* [Exercise objective]:
Copy every one of the entries below word for word, leaving out the pictures.

[Provided records]

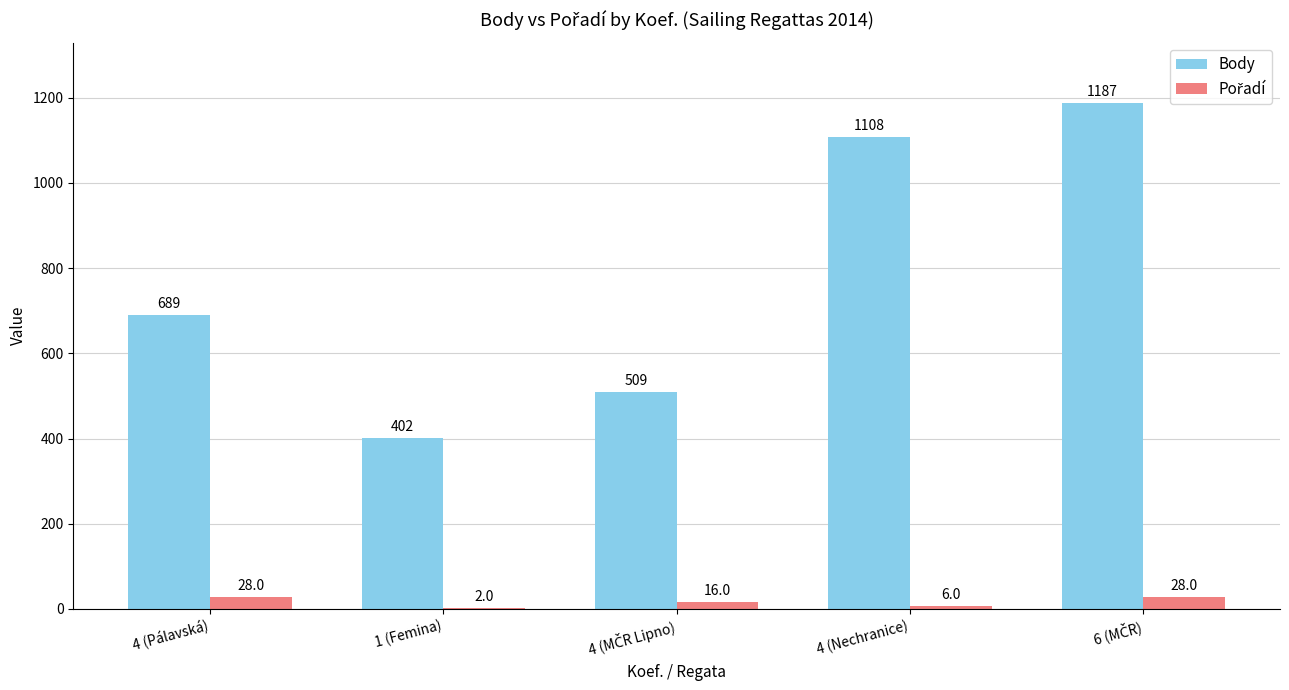

At which label is Body closest to 794?

4 (Pálavská)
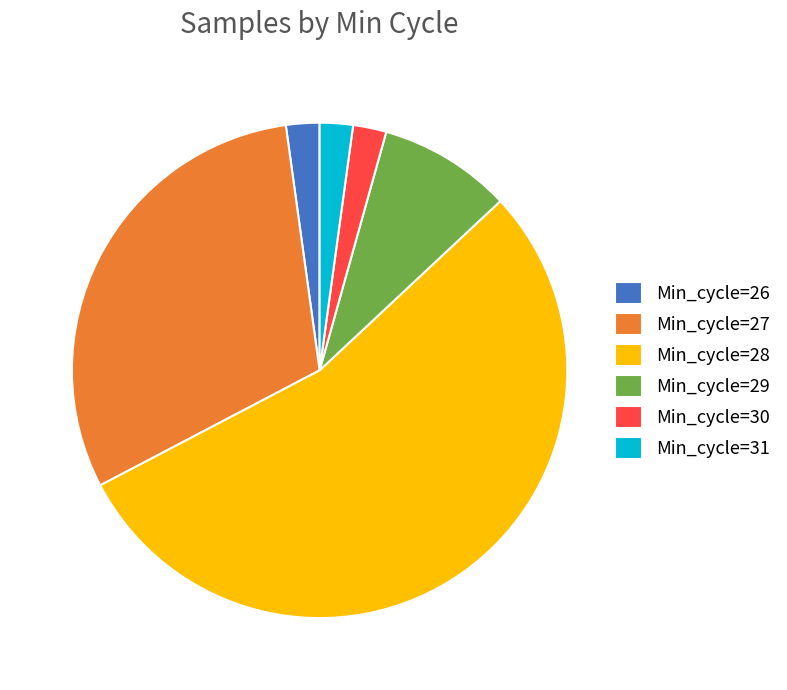

What is the largest slice in the pie chart?

Min_cycle=28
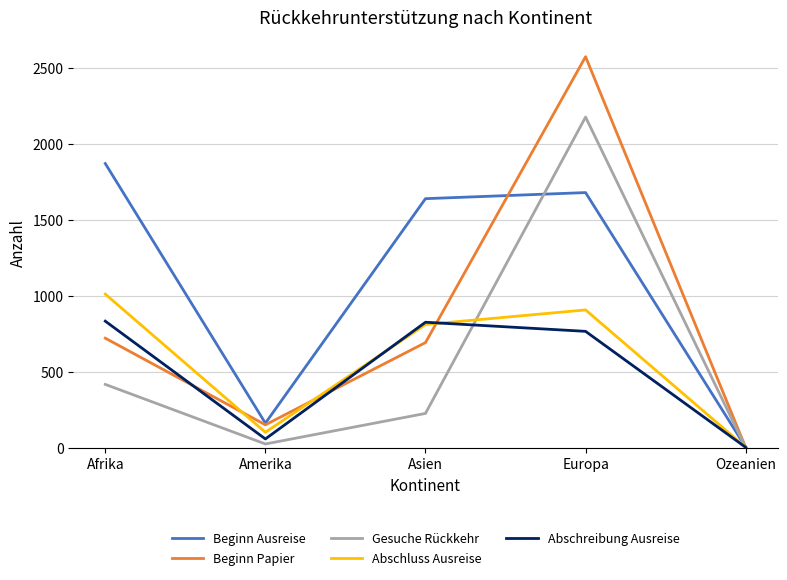

Is it true that Beginn Papier equals 1 at Ozeanien?

True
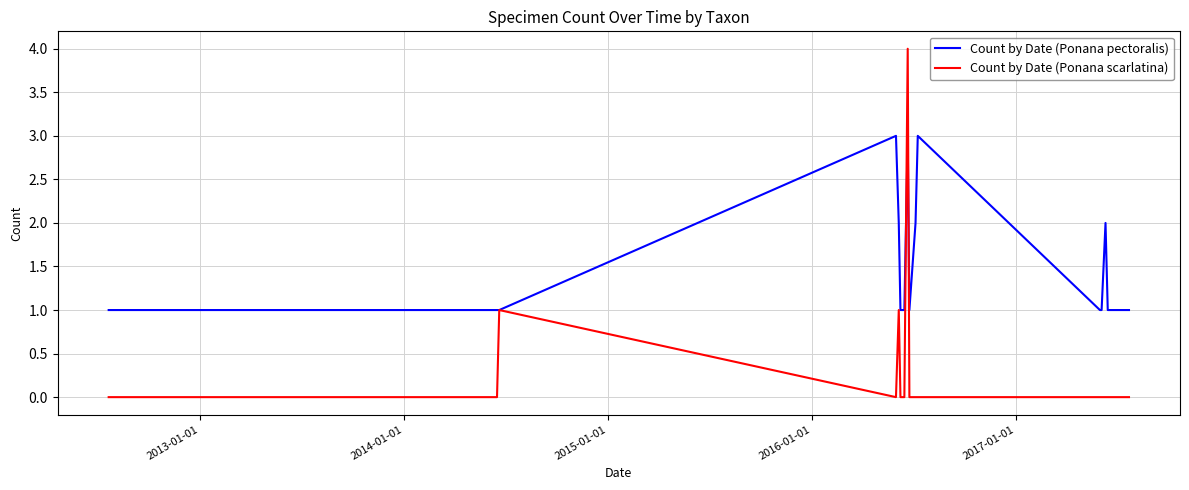

Reading right to left, list all the values displayed in this chart.

Count by Date (Ponana pectoralis): 1	1	1	1	2	1	1	3	2	1	3	1	1	1	2	3	1	1	1	1
Count by Date (Ponana scarlatina): 0	0	0	0	0	0	0	0	0	0	4	0	0	0	1	0	1	0	0	0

[/Provided records]

* [Answer to the problem]:
At which label is Body closest to 794?

4 (Pálavská)

What is the largest slice in the pie chart?

Min_cycle=28

Is it true that Beginn Papier equals 1 at Ozeanien?

True

Reading right to left, list all the values displayed in this chart.

Count by Date (Ponana pectoralis): 1	1	1	1	2	1	1	3	2	1	3	1	1	1	2	3	1	1	1	1
Count by Date (Ponana scarlatina): 0	0	0	0	0	0	0	0	0	0	4	0	0	0	1	0	1	0	0	0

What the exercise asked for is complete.